START SUPPLIED PASSAGE

How brain neural circuit dysfunction, pathological insults, and the demise of neurons drive memory deficits in Alzheimer’s disease (AD) are not fully understood. One of the first brain regions to show neurodegeneration in AD is a part of the hypothalamus called the mammillary body. Now, MIT neuroscientists have identified neurons in the mammillary body that may contribute to some of the earliest symptoms of AD.
The findings are published in the journal Science Translational Medicine in an article titled, “Lateral mammillary body neurons in mouse brain are disproportionately vulnerable in Alzheimer’s disease.”
“The neural circuits governing the induction and progression of neurodegeneration and memory impairment in AD are incompletely understood, the researchers wrote. “The mammillary body (MB), a subcortical node of the medial limbic circuit, is one of the first brain regions to exhibit amyloid deposition in the 5xFAD mouse model of AD. Amyloid burden in the MB correlates with pathological diagnosis of AD in human postmortem brain tissue. Whether and how MB neuronal circuitry contributes to neurodegeneration and memory deficits in AD is unknown. Using 5xFAD mice and postmortem MB samples from individuals with varying degrees of AD pathology, we identified two neuronal cell types in the MB harboring distinct electrophysiological properties and long-range projections: lateral neurons and medial neurons.”
“It is fascinating that only the lateral mammillary body neurons, not those in the medial mammillary body, become hyperactive and undergo neurodegeneration in Alzheimer’s disease,” said Li-Huei Tsai, PhD, director of MIT’s Picower Institute for Learning and Memory and the senior author of the study.
“If we could identify specific molecular properties of classes of neurons that are predisposed to dysfunction and degeneration, then we would have a better understanding of neurodegeneration,” said Mitchell Murdock, a graduate student in the department of brain and cognitive sciences at MIT and one of the lead authors of the paper. “This is clinically important because we could find ways to therapeutically target these vulnerable populations and potentially delay the onset of cognitive decline.”
In a 2019 study using a mouse model of AD, Tsai, former MIT postdoc Wen-Chin (Brian) Huang, PhD, and others found that the mammillary bodies—a pair of structures found on the left and right underside of the hypothalamus—had the highest density of amyloid beta.
The researchers used single-cell RNA-sequencing to learn more about the mammillary body’s function. They identified two major populations of neurons: one in the medial mammillary body and the other in the lateral mammillary body. In the lateral neurons, genes related to synaptic activity were very highly expressed, and the researchers also found that these neurons had higher spiking rates than medial mammillary body neurons.

END SUPPLIED PASSAGE

→ **EXERCISES TO COMPLETE**:
**1)** Decide whether each statement agrees with the passage on mammillary body neurons in Alzheimer's disease. Answer yes or no for each, quoting the words of the passage that settle it.
(a) The 2019 study found that the mammillary bodies had the highest density of amyloid beta.
(b) Both lateral and medial mammillary body neurons become hyperactive in Alzheimer's disease.
(c) The lateral neurons showed lower spiking rates than the medial mammillary body neurons.
**2)** Answer these questions from the passage on mammillary body neurons in Alzheimer's disease.
(a) In which journal were the findings published?
(b) What method did the researchers use to learn more about the mammillary body's function?
(c) In which MIT department is Mitchell Murdock a graduate student?
**3)** Carry on the passage on mammillary body neurons in Alzheimer's disease, beginning after its final sentence.

START DATA

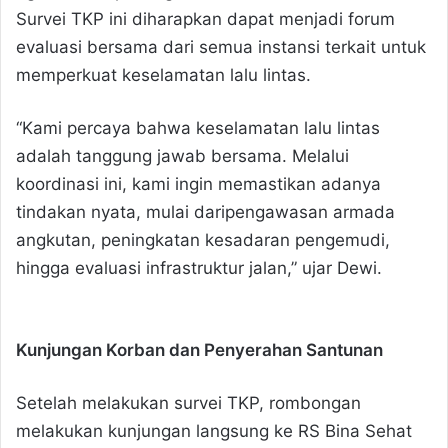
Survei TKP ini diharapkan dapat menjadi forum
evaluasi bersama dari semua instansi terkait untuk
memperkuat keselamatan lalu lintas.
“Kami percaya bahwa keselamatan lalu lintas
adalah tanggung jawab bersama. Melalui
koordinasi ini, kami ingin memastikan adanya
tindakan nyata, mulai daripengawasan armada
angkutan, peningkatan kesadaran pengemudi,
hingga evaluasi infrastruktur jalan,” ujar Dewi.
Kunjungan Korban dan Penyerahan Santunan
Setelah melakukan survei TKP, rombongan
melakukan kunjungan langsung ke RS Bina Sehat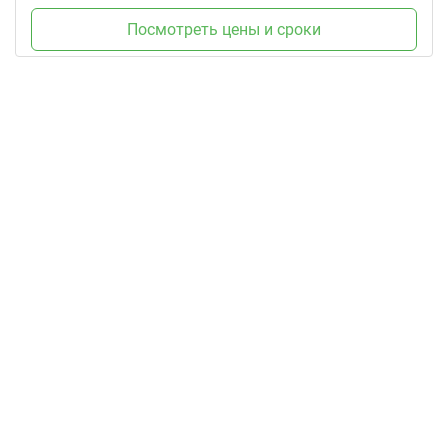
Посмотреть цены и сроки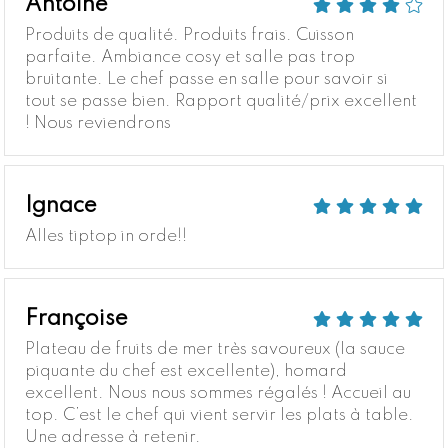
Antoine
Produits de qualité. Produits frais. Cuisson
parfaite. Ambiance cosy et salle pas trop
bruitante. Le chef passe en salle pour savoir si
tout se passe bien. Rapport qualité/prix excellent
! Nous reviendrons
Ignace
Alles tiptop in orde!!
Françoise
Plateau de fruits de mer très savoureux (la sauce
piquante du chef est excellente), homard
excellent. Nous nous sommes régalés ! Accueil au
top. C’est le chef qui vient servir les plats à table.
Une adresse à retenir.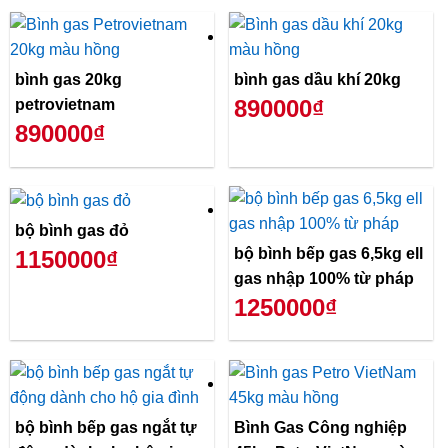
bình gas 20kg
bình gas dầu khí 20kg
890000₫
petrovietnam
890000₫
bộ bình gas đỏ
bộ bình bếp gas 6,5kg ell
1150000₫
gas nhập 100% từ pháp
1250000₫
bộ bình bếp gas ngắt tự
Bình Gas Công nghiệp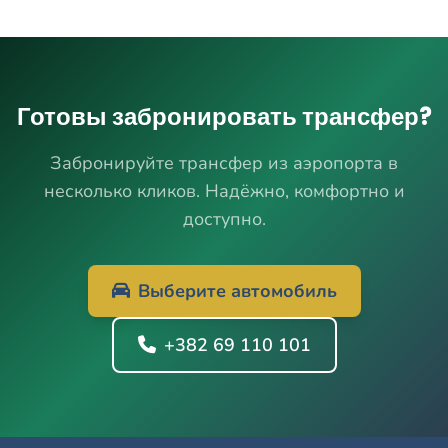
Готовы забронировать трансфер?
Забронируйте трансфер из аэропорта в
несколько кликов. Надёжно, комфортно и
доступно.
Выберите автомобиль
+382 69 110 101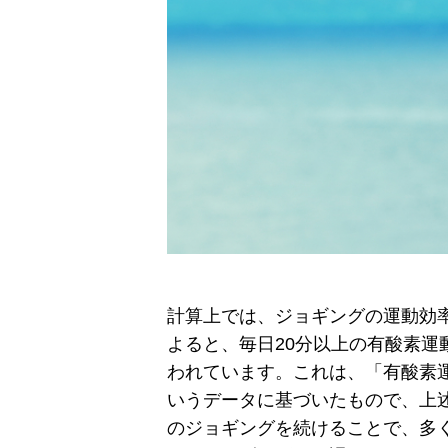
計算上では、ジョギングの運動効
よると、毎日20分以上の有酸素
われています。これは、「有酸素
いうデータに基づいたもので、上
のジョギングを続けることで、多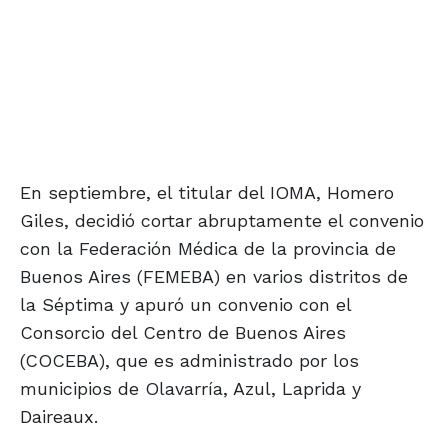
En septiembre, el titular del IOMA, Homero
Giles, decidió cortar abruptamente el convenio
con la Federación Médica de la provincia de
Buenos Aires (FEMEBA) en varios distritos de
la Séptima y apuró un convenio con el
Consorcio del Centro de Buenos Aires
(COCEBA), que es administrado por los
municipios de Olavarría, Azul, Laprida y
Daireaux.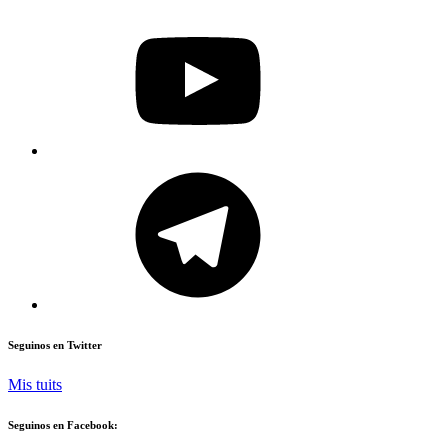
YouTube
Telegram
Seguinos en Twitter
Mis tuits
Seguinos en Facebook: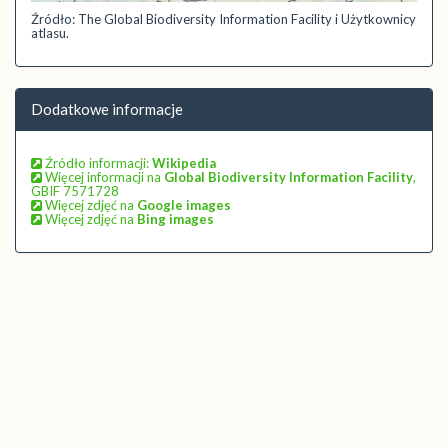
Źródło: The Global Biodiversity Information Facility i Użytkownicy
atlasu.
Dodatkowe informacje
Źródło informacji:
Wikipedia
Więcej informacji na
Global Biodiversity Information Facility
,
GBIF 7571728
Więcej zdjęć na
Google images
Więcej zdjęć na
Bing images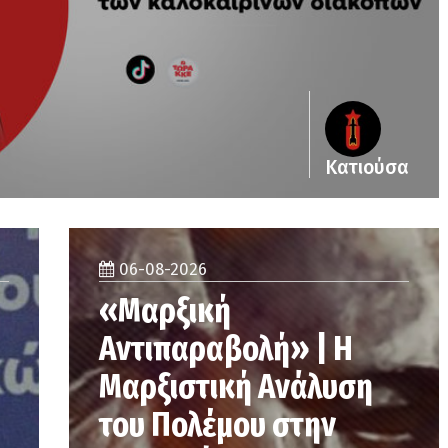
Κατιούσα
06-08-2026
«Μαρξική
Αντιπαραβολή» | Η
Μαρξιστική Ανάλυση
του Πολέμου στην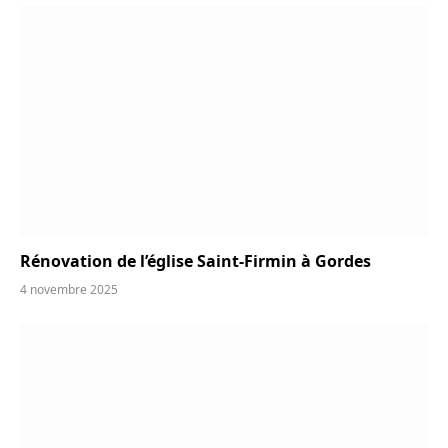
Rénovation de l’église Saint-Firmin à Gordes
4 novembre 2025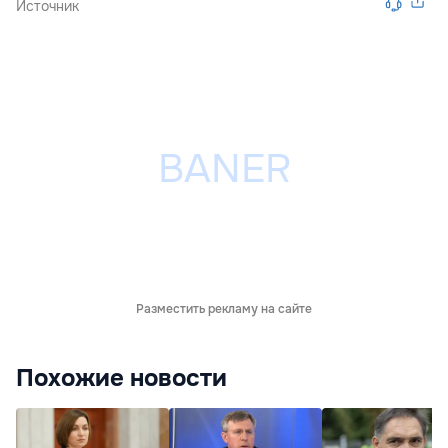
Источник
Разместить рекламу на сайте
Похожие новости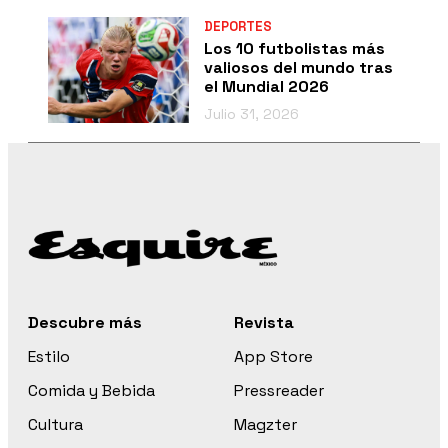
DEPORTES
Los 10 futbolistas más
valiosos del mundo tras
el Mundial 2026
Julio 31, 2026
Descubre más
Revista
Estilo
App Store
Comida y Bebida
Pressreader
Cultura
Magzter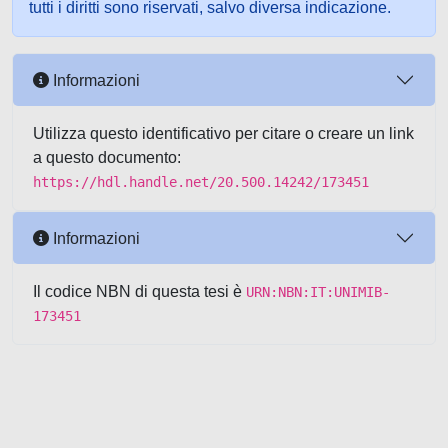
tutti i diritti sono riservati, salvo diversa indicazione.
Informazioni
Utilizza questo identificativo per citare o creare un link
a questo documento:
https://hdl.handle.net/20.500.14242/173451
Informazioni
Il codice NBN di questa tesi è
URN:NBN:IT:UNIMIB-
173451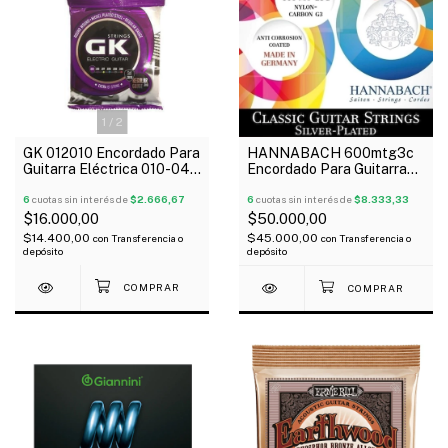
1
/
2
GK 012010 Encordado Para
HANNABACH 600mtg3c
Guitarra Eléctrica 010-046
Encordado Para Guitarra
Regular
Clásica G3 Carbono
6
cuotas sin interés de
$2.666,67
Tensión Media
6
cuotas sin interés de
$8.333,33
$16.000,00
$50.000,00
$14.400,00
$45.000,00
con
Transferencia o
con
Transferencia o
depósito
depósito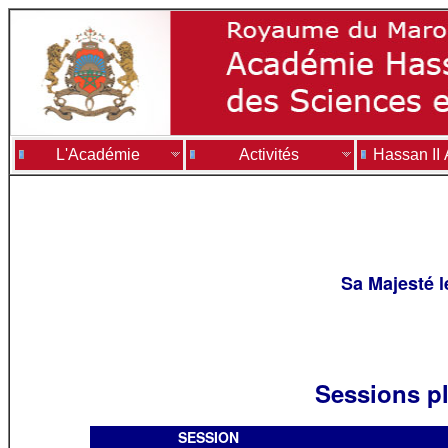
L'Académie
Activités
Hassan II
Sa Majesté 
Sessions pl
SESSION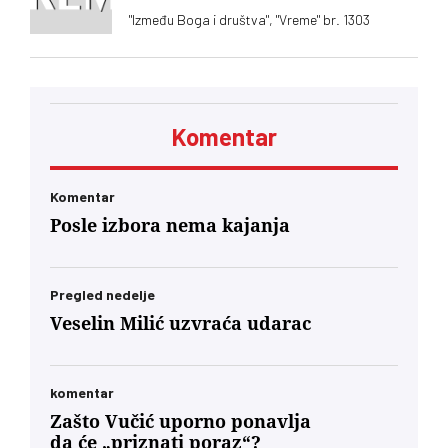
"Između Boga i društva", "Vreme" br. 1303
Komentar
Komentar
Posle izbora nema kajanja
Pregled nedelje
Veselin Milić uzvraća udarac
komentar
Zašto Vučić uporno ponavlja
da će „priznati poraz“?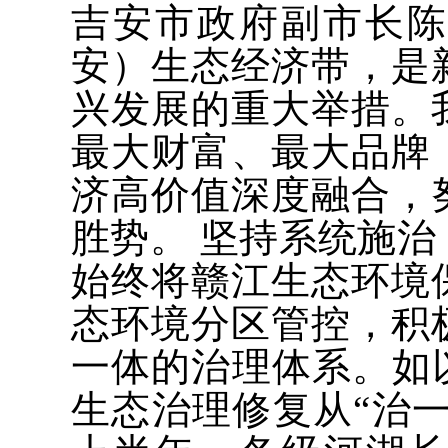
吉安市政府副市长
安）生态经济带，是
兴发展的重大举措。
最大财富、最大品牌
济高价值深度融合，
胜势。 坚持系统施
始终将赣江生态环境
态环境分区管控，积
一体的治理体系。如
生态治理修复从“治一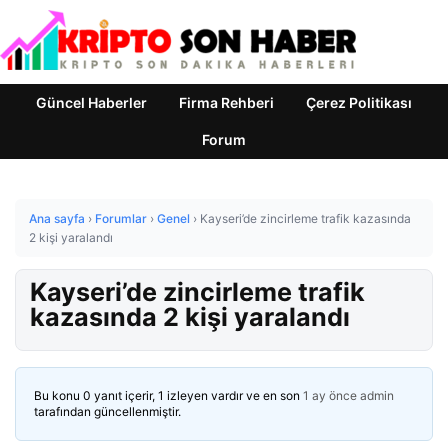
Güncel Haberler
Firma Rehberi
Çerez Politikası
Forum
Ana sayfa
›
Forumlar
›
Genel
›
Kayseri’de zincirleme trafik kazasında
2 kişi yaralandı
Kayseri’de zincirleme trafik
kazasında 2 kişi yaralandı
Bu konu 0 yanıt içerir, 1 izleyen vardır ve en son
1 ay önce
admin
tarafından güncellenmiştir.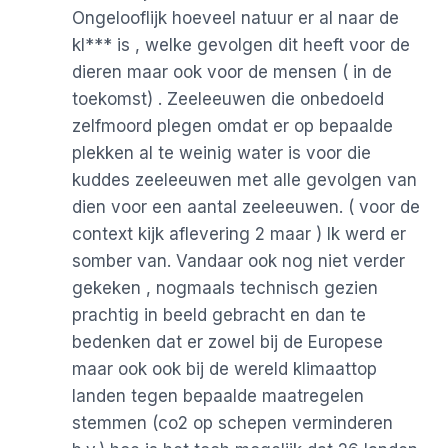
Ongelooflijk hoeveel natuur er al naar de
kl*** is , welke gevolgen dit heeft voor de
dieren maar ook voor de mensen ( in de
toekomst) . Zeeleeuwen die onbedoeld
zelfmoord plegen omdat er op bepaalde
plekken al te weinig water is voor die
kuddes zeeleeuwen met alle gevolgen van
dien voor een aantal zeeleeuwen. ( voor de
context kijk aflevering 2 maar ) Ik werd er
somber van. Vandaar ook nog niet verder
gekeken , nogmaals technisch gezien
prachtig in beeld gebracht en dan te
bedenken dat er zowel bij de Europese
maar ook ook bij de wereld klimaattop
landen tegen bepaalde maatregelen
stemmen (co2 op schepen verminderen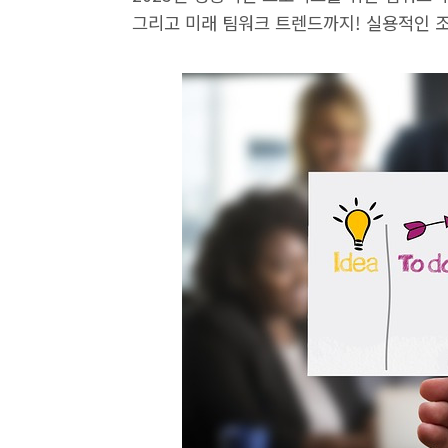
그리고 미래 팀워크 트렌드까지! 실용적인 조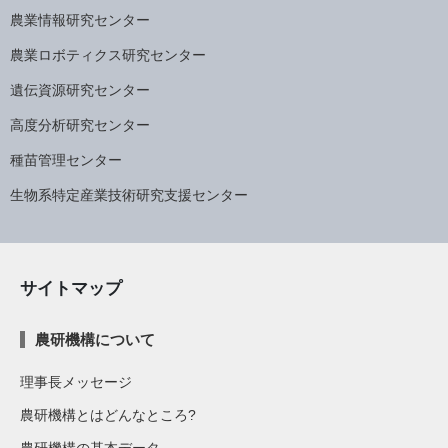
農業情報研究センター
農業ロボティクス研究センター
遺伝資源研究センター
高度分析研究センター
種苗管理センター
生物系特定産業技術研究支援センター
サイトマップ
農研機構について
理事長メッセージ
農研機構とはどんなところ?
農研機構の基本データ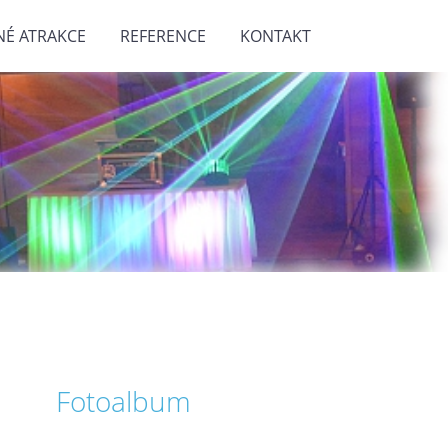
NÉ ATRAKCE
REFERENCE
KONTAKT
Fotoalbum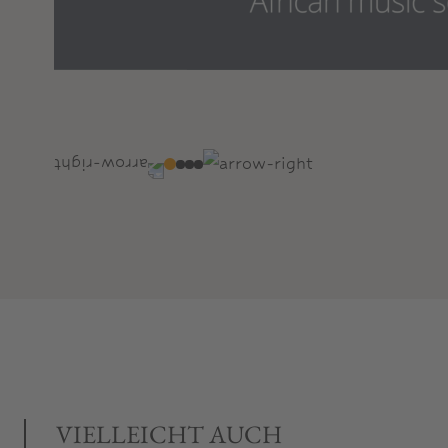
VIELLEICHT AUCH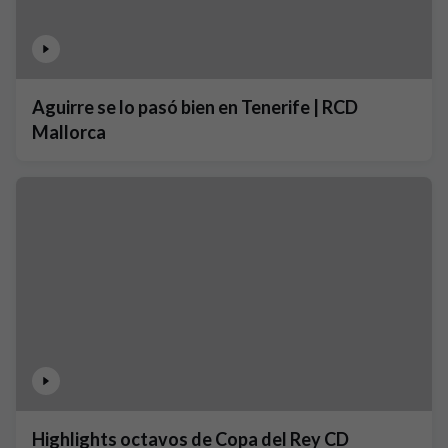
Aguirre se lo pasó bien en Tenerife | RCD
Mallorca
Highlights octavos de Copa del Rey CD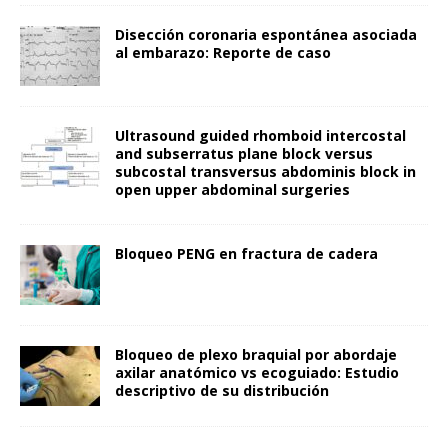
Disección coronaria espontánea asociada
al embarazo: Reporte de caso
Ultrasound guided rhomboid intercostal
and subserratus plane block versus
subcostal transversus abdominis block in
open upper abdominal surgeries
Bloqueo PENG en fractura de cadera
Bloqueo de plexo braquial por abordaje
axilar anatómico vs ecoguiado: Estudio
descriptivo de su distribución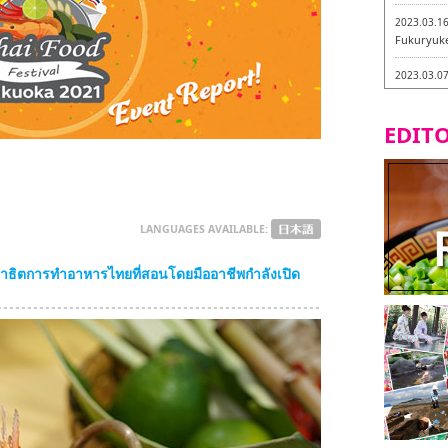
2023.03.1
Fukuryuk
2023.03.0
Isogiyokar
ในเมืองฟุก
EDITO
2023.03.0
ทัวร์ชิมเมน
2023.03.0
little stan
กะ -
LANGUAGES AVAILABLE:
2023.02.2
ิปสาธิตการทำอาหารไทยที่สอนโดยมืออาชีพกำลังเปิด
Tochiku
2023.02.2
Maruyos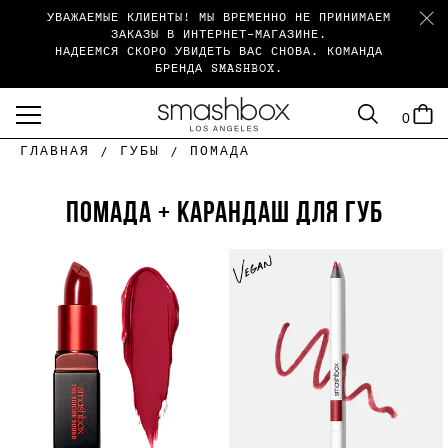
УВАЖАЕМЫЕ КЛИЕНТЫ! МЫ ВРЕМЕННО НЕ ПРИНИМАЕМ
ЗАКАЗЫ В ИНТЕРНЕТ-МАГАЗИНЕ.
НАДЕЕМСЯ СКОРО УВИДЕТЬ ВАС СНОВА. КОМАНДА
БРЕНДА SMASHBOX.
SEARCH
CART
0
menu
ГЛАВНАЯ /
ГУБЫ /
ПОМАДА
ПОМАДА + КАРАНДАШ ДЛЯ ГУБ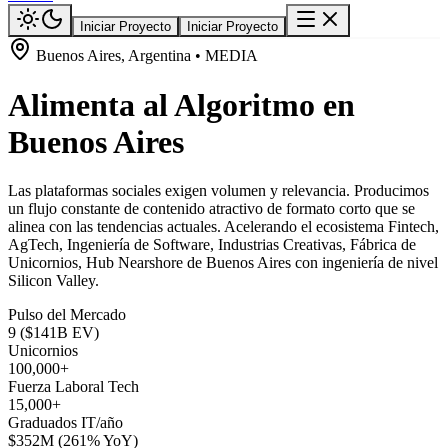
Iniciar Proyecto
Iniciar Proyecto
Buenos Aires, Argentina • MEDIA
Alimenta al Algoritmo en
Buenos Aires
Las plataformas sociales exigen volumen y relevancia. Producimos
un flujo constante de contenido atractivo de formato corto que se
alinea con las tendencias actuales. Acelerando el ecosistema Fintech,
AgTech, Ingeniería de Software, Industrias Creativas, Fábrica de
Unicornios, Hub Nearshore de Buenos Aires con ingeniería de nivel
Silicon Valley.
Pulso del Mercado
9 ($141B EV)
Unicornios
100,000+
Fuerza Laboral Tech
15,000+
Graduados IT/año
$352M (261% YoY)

END DATA

→ **ANSWER SET**:
**1)**
(a) Yes: "had the highest density of amyloid beta."
(b) No: "only the lateral mammillary body neurons, not those in the medial mammillary body, become hyperactive"
(c) No: "these neurons had higher spiking rates than medial mammillary body neurons."

**2)**
(a) Science Translational Medicine
(b) Single-cell RNA-sequencing
(c) The department of brain and cognitive sciences

**3)**
They studied a mouse model with five genetic mutations linked to early-onset Alzheimer’s in humans. The researchers found that these mice showed more hyperactivity in lateral mammillary body neurons than healthy mice. However, the medial mammillary body neurons in healthy mice and the Alzheimer’s model did not show any such differences.
The researchers found that this hyperactivity emerged around two months of age (the equivalent of a young human adult) before amyloid plaques begin to develop.
“We think the hyperactivity is related to dysfunction in memory circuits and is also related to a cellular progression that might lead to neuronal death,” Murdock said.
The Alzheimer’s mouse model showed impairments in forming new memories, but when the researchers treated the mice with a drug known as levetiracetam, which is now used to treat epilepsy, neuronal hyperactivity was reduced.
The researchers also studied human brain tissue from the Religious Orders Study/Memory and Aging Project (ROSMAP), a longitudinal study that has tracked memory, motor, and other age-related issues in older people since 1994.
Similar to the mouse studies, the researchers also found signatures of hyperactivity in the lateral mammillary bodies from Alzheimer’s tissue samples, including overexpression of genes that encode potassium and sodium channels.
Their findings suggest that the mammillary body could make a good target for potential drugs that could slow down the progression of AD, the researchers say.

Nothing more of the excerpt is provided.